THERE is no lack of modulation in the recent paintings by William L. Lathrop which were shown through November at the Rehn Galleries in West 50th Street. Lathrop is an artist who has been advancing steadily in his work for many years. There have been no sudden spurts in his painting. The record of his progress would be dull reading, for there is in it none of the melodrama which marked the career of Massaccio who died the greatest painter of his times when still in his twenties. To talk of Lathrop and his art at all seems almost like sacrilege, for his art has the intimacy of home, and it is as if we had opened the door on the fond embrace of a husband and wife to whom the years had brought nothing but happiness. It would be the tactful thing to close the door gently and leave them to their joy. The feeling of Lathrop towards nature is the love which no longer flames up in sudden outbursts of passion. It is the love which is not less strong because it glows with a steady warmth.

TAGOREBy William Rothenstein


AT the Macbeth Galleries is being held the annual show of "intimate paintings." It is a splendid group. There are two lovely Twachtmans, a little Albert Ryder, two small paintings by Inness, a Metcalf "Winter" with charm which his larger canvases lack, an early Murphy, a still-life by Carlsen, "Blue, White and Gold" (page 34), and other paintings for every taste.


MISS PECK and Miss Edith Haworth are exhibiting at the Kraushaar Galleries. Of the two, Miss Haworth is the more spontaneous. Her color lives and glows. It is joyous, rippling sunshine expressed with purest reds and yellows. Her composition is as interesting as her color. She has the gift of painting a subject which we would have all passed by and investing it with great charm.

§ EXERCISE REQUIREMENTS:
a. Answer these three questions about the gallery reviews, one per line, marking your answers (i), (ii) and (iii) as well.
(i) In which gallery, and through which month, were the recent paintings by William L. Lathrop shown?
(ii) What annual show is being held at the Macbeth Galleries?
(iii) Which two painters are exhibiting at the Kraushaar Galleries?
b. Go on with the gallery reviews, starting after their final sentence.

§ MATERIAL SHOWN:
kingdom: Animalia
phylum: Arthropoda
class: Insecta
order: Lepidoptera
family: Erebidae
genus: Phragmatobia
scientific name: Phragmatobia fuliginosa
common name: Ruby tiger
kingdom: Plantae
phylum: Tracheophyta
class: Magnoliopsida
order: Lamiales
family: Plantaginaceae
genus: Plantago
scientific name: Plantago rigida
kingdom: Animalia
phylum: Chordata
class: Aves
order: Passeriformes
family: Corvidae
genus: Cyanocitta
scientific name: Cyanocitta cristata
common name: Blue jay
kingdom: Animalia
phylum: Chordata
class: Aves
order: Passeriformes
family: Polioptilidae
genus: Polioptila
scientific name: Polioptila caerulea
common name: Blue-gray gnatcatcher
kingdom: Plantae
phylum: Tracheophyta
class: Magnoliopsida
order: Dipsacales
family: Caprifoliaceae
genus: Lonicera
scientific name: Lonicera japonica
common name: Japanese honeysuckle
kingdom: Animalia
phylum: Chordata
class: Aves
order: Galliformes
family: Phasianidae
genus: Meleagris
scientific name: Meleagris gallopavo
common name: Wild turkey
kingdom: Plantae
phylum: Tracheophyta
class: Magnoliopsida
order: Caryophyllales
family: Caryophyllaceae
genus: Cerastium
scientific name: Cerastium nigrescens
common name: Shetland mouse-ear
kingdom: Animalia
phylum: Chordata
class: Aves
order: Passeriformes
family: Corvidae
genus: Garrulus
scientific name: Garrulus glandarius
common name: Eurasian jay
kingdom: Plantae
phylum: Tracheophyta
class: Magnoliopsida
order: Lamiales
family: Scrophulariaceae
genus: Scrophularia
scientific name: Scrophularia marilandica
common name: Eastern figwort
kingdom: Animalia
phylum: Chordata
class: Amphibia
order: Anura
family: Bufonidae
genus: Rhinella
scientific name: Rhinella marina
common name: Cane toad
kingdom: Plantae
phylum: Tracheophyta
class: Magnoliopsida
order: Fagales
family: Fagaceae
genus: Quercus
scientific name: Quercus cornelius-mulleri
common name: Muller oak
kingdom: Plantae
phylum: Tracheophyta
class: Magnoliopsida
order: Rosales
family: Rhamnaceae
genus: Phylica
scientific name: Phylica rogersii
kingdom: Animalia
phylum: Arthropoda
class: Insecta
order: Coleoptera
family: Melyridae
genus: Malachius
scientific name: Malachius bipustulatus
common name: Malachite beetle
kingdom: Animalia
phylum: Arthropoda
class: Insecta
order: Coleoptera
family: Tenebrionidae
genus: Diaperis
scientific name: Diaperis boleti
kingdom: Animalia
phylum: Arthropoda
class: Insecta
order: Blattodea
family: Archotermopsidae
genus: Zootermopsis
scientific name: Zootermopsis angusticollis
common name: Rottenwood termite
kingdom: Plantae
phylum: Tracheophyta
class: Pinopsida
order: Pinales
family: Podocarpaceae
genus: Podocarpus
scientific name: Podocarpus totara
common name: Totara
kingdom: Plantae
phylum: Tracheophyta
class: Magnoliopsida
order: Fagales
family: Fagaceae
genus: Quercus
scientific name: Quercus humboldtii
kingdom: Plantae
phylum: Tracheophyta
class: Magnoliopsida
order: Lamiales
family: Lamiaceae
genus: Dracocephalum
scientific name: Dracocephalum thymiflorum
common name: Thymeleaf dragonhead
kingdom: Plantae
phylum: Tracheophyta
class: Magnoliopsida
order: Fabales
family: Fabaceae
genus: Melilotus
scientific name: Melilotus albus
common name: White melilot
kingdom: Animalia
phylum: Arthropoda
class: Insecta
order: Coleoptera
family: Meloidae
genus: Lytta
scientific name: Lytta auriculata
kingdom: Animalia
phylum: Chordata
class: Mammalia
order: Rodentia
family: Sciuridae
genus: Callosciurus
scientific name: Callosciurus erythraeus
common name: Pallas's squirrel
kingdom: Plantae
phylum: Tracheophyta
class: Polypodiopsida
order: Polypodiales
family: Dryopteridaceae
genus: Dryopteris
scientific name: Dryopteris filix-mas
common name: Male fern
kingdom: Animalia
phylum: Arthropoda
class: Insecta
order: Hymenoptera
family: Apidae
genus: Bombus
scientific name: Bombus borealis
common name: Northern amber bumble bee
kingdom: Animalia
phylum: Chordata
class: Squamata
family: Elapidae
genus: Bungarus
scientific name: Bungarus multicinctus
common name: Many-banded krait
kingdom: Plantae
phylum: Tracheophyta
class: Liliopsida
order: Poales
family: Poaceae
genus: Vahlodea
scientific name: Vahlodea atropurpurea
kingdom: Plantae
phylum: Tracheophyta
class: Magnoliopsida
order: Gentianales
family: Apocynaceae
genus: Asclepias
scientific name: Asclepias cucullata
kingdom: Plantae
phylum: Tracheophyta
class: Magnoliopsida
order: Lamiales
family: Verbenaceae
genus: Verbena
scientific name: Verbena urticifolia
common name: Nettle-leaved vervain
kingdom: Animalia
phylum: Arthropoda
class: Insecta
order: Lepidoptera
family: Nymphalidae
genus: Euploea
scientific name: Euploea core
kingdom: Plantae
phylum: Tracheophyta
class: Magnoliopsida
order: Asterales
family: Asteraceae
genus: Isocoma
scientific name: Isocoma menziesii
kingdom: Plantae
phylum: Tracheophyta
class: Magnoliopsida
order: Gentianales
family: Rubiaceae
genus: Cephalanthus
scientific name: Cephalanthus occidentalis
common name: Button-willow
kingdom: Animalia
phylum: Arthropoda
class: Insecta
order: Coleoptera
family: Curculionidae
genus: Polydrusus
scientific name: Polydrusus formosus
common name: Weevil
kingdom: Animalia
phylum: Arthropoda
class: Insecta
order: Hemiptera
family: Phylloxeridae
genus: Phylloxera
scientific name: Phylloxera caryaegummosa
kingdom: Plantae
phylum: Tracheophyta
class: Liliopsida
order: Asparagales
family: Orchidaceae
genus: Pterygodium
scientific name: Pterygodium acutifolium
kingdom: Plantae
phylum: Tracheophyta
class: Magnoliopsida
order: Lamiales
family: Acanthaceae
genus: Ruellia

§ RESULTS FOR EACH TASK:
a.
(i) The Rehn Galleries in West 50th Street, through November.
(ii) The annual show of "intimate paintings."
(iii) Miss Peck and Miss Edith Haworth.

b.
THERE has just opened at the John Levy Galleries an exhibition of landscapes by Aston Knight. Mr. Knight is a sort of Dr. Jekyl and Mr. Hyde. He has a very genuine appreciation for the picturesque. His paintings from nature show how much he feels the beauty of rural life as it appears in old France, the loveliness of thatched cottage overgrown with roses, the whole placed beside a stream which reflects the wonder of it all. Although his appreciation is so keen he has yielded to the temptation of painting certain scenes over and over again as orders came in. Each replica was a little less spontaneous than the preceding, yet each had in it the thatched cottage the public loved.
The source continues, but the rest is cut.